- _Your goal_
Each record below must be returned exactly as shown.

Source data:

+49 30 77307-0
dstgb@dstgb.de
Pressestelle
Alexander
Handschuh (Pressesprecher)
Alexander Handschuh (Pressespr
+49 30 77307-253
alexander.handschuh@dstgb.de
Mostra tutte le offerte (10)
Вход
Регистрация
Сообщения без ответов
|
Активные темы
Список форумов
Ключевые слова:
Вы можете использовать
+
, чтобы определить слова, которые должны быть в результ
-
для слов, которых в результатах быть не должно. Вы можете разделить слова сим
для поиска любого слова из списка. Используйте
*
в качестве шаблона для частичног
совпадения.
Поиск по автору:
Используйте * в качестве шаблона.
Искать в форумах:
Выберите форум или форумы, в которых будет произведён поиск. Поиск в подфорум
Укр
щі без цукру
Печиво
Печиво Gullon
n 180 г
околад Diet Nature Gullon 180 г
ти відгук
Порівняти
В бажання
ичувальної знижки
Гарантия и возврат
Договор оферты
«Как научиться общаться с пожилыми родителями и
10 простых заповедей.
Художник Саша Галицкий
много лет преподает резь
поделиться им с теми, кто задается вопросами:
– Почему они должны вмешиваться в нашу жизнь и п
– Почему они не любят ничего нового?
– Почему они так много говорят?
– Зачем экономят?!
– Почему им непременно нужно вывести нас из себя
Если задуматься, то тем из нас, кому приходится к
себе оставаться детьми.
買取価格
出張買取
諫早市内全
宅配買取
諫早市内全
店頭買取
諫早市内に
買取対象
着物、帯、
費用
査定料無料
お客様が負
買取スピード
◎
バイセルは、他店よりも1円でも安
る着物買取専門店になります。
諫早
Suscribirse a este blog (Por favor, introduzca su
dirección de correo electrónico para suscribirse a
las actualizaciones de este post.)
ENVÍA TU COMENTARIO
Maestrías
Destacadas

- _Answer to this task_
+49 30 77307-0
dstgb@dstgb.de
Pressestelle
Alexander
Handschuh (Pressesprecher)
Alexander Handschuh (Pressespr
+49 30 77307-253
alexander.handschuh@dstgb.de
Mostra tutte le offerte (10)
Вход
Регистрация
Сообщения без ответов
|
Активные темы
Список форумов
Ключевые слова:
Вы можете использовать
+
, чтобы определить слова, которые должны быть в результ
-
для слов, которых в результатах быть не должно. Вы можете разделить слова сим
для поиска любого слова из списка. Используйте
*
в качестве шаблона для частичног
совпадения.
Поиск по автору:
Используйте * в качестве шаблона.
Искать в форумах:
Выберите форум или форумы, в которых будет произведён поиск. Поиск в подфорум
Укр
щі без цукру
Печиво
Печиво Gullon
n 180 г
околад Diet Nature Gullon 180 г
ти відгук
Порівняти
В бажання
ичувальної знижки
Гарантия и возврат
Договор оферты
«Как научиться общаться с пожилыми родителями и
10 простых заповедей.
Художник Саша Галицкий
много лет преподает резь
поделиться им с теми, кто задается вопросами:
– Почему они должны вмешиваться в нашу жизнь и п
– Почему они не любят ничего нового?
– Почему они так много говорят?
– Зачем экономят?!
– Почему им непременно нужно вывести нас из себя
Если задуматься, то тем из нас, кому приходится к
себе оставаться детьми.
買取価格
出張買取
諫早市内全
宅配買取
諫早市内全
店頭買取
諫早市内に
買取対象
着物、帯、
費用
査定料無料
お客様が負
買取スピード
◎
バイセルは、他店よりも1円でも安
る着物買取専門店になります。
諫早
Suscribirse a este blog (Por favor, introduzca su
dirección de correo electrónico para suscribirse a
las actualizaciones de este post.)
ENVÍA TU COMENTARIO
Maestrías
Destacadas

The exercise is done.